Aux États-Unis, certains mots interdits dans les études sur le climat

Dans un climat de tension politique, des chercheurs américains se voient contraints de retirer certains mots de leurs travaux pour conserver une subvention. Des termes comme climat, justice environnementale ou femme sont soudain devenus tabous, plongeant beaucoup dans l’incrédulité. Cette décision, imposée sous couvert d’« abrogation Woke », fragilise des projets de recherche et suscite un vent de panique au sein de la communauté scientifique.

« Femme », un mot interdit

Lorsque Alessandro Rigolon, professeur d’urbanisme à l’université de l’Utah, a ouvert le courriel lui intimant de retirer « climat » du titre de ses recherches, il a cru à une erreur de destinataire. « Je n’arrive pas à croire que j’écris ceci depuis les États-Unis », confiait-il sur Bluesky le 10 février. En réalité, le 29 janvier, le secrétaire aux Transports de l’administration Trump a signé un mémorandum baptisé « abrogation Woke ». Son objectif : éliminer toute référence aux questions sociales ou environnementales des programmes financés par l’État.

CONSIGNE 1
D'après le texte sur les mots interdits dans les études climatiques aux États-Unis, à quelle date le secrétaire aux Transports a-t-il signé le mémorandum « abrogation Woke » ?
CONSIGNE 2
Poursuivez le texte sur les mots bannis des recherches climatiques américaines à partir de sa dernière phrase.

EXTRAIT DES DONNÉES
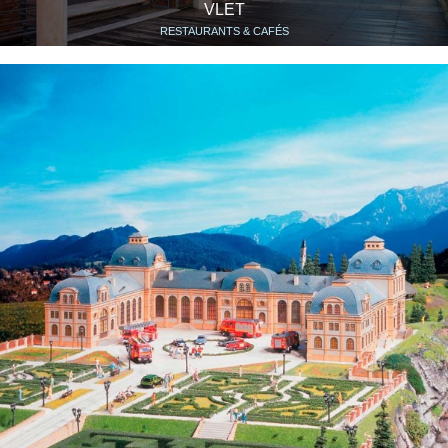
VLET
RESTAURANTS & CAFÉS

RÉSULTAT 1
Le 29 janvier.

RÉSULTAT 2
Dans la foulée, les agences fédérales ont reçu pour mission d’identifier et de supprimer des mots interdits au sein des demandes de financement. Ainsi, « changement climatique », « émissions de gaz à effet de serre » et « justice environnementale » figurent désormais sur la liste noire. Partout, les chercheurs partagent leur stupéfaction : impossible, selon eux, de rédiger une étude en sciences sociales ou biomédicales sans user d’au moins un de ces termes. Darby Saxbe, professeure en psychologie à l’université de Californie du Sud, a publié une liste d’environ 120 mots à proscrire, de « préjugé » à… « femme ». Alertée par un responsable de la National Science Foundation, elle déplore un véritable « gel de la recherche » dans de nombreux domaines.

Erreur 404

L’offensive ne se limite pas aux mots. Les pages dédiées à la crise climatique sur tous les sites gouvernementaux ont été purement effacées : de la Maison-Blanche au ministère de la Défense, le mot « climat » renvoie désormais à une erreur 404 Not Found. Tyler Norris, doctorant à l’université Duke, s’est retrouvé confronté à la disparition de ses travaux sur l’interconnexion des réseaux électriques du site du ministère de l’Énergie. Même constat pour David Ho, climatologue, dont les études sur le cycle du carbone océanique ont été rayées des archives en ligne.

Dans les couloirs de Washington, plusieurs collègues ont raconté avoir dû se débrouiller par leurs propres moyens pour continuer à vivre. L’une d’elles, sous couvert d’anonymat, a même emprunté à ses parents pour payer son loyer après l’annulation de son financement. Pourtant, un juge de la cour de district de Washington a émis, le 3 février, une ordonnance de restriction temporaire, suspendant ces mesures. Mais l’inquiétude demeure : jusqu’à quand les recherches pourront-elles résister à cette censure numérique ?

« Un vol aux proportions astronomiques »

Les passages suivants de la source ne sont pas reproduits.